Look for "Provincia" in each line of the entries, and return the matching lines.

*** Opening of Task inputs ***

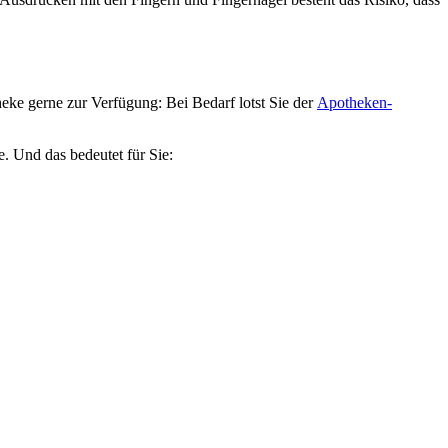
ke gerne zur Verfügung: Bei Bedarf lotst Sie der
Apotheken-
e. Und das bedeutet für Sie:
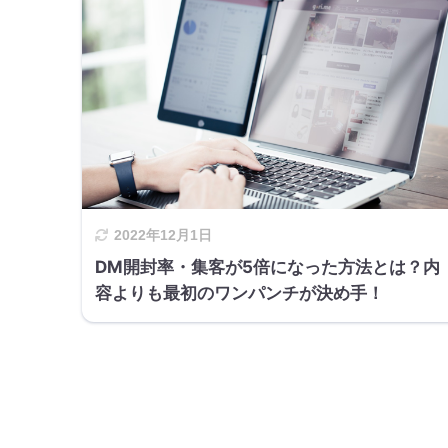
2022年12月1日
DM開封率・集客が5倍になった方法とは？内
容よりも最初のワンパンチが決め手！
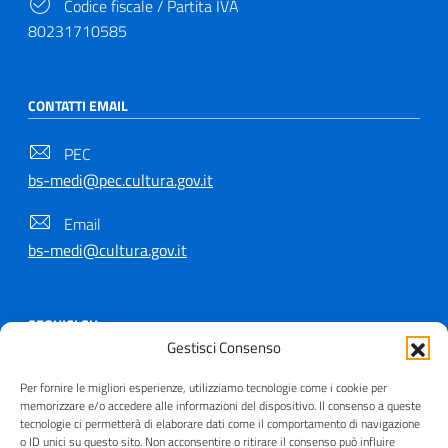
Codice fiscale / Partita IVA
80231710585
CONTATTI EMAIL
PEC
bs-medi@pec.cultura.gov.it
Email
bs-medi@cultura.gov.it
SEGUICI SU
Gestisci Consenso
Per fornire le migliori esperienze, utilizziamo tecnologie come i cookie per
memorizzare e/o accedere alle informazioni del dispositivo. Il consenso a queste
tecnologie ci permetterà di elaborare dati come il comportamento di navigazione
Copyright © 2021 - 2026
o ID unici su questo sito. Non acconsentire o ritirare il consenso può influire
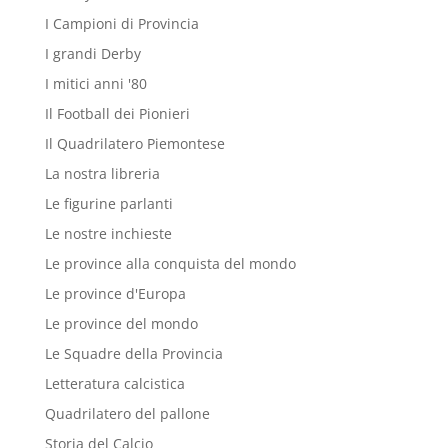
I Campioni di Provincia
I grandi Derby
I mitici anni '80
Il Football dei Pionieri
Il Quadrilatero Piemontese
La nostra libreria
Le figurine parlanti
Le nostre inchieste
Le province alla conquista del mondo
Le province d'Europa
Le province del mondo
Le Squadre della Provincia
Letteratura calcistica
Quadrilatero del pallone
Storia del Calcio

*** Close of Task inputs ***

Answer
I Campioni di Provincia
Le Squadre della Provincia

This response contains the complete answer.